Now let’s look at his characters. They’re all familiar to us–Jim Chee of the Navajo Tribal Police, the retired “legendary lieutenant” Joe Leaphorn, and Chee’s down-in-the mouth girlfriend, Bernadette Manuelito, who has recently taken a job as a Customs Control Officer, posted on the Border to Mexico just to get away from Chee. Hillerman’s characters are like family–quirky, stubborn, true-to-life, and long-suffering. Mostly they’re downright sympathetic. After all, we know them well and we’re rooting for them. We believe he is rooting for them too.

In an organic way, The Sinister Pig promotes Native American values through the characters and also through the action; but how many of us know what these values are? The climax of my novel Sundagger.net happens during a vision quest in New Mexico, but I myself didn’t really understand how Native American tribes of the Southwest would view a vision quest ceremony until Tony Hillerman advised me in his letters. At the library event, I’ll be reading scenes from Sundagger.net that illustrate how I made use of his advice.
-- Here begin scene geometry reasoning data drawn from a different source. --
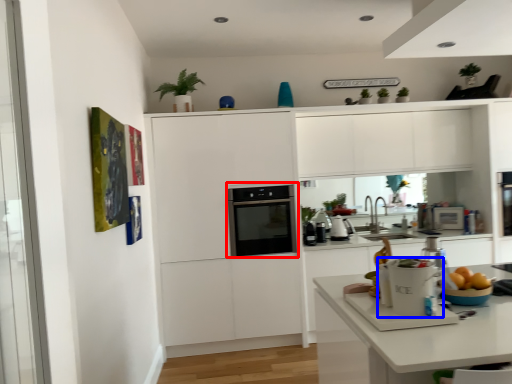
Question: Among these objects, which one is farthest to the camera, home appliance (highlighted by a red box) or kitchen appliance (highlighted by a blue box)?

Choices:
 (A) home appliance
 (B) kitchen appliance

Answer: (A)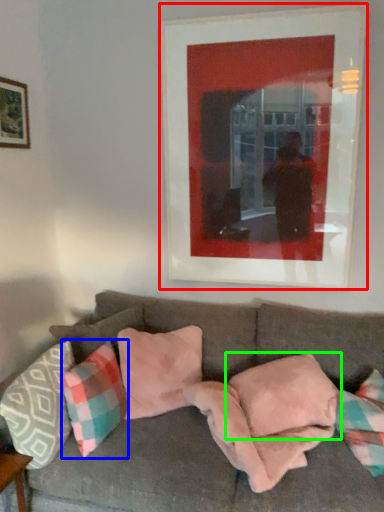
Question: Based on their relative distances, which object is farther from picture frame (highlighted by a red box)? Choose from pillow (highlighted by a blue box) and pillow (highlighted by a green box).

Choices:
 (A) pillow
 (B) pillow

Answer: (A)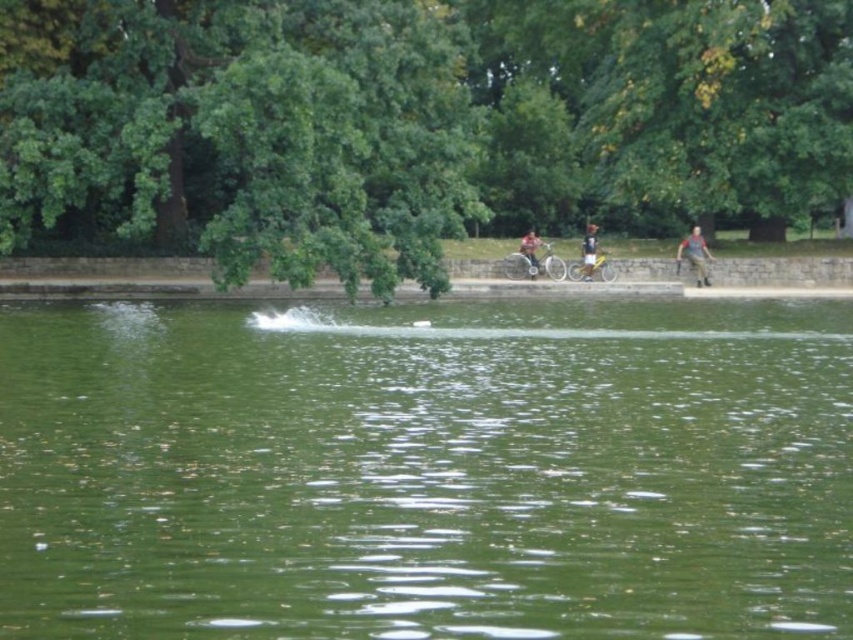
Question: Which object appears closest to the camera in this image?

Choices:
 (A) matte black bicycle at center
 (B) camouflage pants at right
 (C) dark blue shirt at center

Answer: (B)

Question: Does green leafy tree at upper center have a greater width compared to camouflage pants at right?

Choices:
 (A) yes
 (B) no

Answer: (A)

Question: Which object appears closest to the camera in this image?

Choices:
 (A) camouflage pants at right
 (B) dark blue shirt at center
 (C) green liquid water at center
 (D) green leafy tree at upper center

Answer: (C)

Question: Which of the following is the farthest from the observer?

Choices:
 (A) matte black bicycle at center
 (B) dark blue shirt at center
 (C) camouflage pants at right

Answer: (B)

Question: Is camouflage pants at right wider than dark blue shirt at center?

Choices:
 (A) no
 (B) yes

Answer: (B)

Question: Does green liquid water at center appear on the right side of matte black bicycle at center?

Choices:
 (A) yes
 (B) no

Answer: (B)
Then there are all those other Tony Hillerman themes: his sonorous desert landscapes, the technical specifics of industries such as natural gas and oil, all those pipelines, and his stylistic brilliance in using metaphor, understatement and cryptic dialogue to further an increasingly complex plot. We can talk about this in The Sinister Pig and other Hillerman novels.

So come join me at a Sonoma library and bring your favorite book or excerpt. Read a paragraph or two aloud. The anniversary of his death is coming up this month. Let’s all enjoy and commemorate Tony Hillerman together.